In Walker v. Otter.ai Inc., No. 5:25-cv-07187 (N.D. Cal. Aug. 26, 2025), the plaintiffs allege that Otter’s system captures and stores “voiceprints” or unique biometric identifiers during video-conference calls and uses those voiceprints to identify speakers in later meetings. The complaint alleges that Otter collects, stores, and uses this biometric data without providing notice, obtaining written consent, or maintaining a publicly available retention schedule, in violation of the Illinois Biometric Information Privacy Act (“BIPA”).
The complaint in Theus v. Otter.ai Inc., No. 5:25-cv-07462 (N.D. Cal. Sept. 3, 2025), alleges that Otter engages in covert surveillance by joining meetings as a silent participant, recording audio, taking screenshots, storing sensitive data indefinitely, and sending transcripts and summaries to attendees without their knowledge. The complaint purports that Otter collects names, emails, and metadata from calendars, links those details to recordings and transcripts, sends unsolicited promotional emails to non-users, and uses recorded content to train AI models, all without disclosure or consent, in violation of ECPA and the California Invasion of Privacy Act (“CIPA”). It further alleges that Otter’s auto-join feature is enabled by default and, in some cases, continues to join meetings even after users attempt to disable it.
Finally, in Winston v. Otter.ai Inc., No. 5:25-cv-07712 (N.D. Cal. Sept. 10, 2025), the complaint alleges that Otter automatically joins meetings through synced calendars, records conversations, transcribes them in real time, captures identifying information about participants, and stores and distributes meeting content without notice or consent, in violation of ECPA, BIPA, and CIPA. The complaint also alleges that Otter sends follow-up emails containing partial transcripts and screenshots to all invitees, regardless of whether they attended, and encourages non-users to create accounts. According to the allegations, Otter’s default configuration does not notify non-users that they are being recorded and only offers the option to notify non-user attendees with its “Enterprise plan” which is its most expensive offering.

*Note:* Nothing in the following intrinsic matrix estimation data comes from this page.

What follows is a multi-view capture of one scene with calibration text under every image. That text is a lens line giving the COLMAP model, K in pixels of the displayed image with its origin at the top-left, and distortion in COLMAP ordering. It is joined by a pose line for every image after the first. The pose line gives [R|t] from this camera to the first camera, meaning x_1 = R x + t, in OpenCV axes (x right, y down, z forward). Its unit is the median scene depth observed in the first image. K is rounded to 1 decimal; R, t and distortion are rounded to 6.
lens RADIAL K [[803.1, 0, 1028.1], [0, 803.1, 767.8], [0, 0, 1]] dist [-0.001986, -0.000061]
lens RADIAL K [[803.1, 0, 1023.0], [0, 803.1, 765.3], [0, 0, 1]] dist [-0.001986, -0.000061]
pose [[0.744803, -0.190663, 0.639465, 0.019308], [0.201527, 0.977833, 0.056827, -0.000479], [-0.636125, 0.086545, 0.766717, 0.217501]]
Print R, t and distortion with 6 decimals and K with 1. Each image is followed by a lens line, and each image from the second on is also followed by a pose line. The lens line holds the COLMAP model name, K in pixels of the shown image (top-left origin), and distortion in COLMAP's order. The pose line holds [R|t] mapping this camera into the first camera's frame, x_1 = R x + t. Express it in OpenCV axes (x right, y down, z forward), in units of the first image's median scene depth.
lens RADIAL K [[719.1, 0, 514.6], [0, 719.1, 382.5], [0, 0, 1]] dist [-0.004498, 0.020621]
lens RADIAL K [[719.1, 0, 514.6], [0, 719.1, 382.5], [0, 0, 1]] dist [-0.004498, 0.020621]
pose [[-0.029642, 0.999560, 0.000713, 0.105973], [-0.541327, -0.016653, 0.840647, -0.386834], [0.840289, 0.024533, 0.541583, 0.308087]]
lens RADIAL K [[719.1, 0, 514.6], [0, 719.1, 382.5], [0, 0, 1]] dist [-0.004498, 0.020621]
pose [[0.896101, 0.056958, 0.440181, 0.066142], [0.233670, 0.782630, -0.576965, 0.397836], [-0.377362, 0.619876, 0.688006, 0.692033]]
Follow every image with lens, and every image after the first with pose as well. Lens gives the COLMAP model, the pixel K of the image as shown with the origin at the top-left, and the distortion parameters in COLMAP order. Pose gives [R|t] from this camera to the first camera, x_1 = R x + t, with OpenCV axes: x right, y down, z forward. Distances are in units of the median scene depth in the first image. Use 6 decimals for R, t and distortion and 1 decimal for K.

These cases are proceeding as a consolidated action in before Judge Eumi K. Lee of the Northern District of California in In re Otter.AI Privacy Litigation, No. 5:25-cv-06911. Although no substantive rulings have been issued yet, these filings highlight the significant risk associated with undisclosed AI notetakers. Importantly, the fact that a notetaker does not store audio does not eliminate exposure. CIPA prohibits “reading, attempting to read, or learning” the contents of communications without consent, and prohibits using or attempting to use information derived in that manner. See Cal. Penal Code § 631(a). Under the California Supreme Court’s decision in Ribas v. Clark, 38 Cal. 3d 355, 364 (1985), merely listening to a call without all-party consent may violate CIPA, as the statute’s objective is to prevent situations in which one participant “permits an outsider to tap her telephone or listen in on the call.”
We’ll keep an eye on these cases make sure to bring you all the latest updates!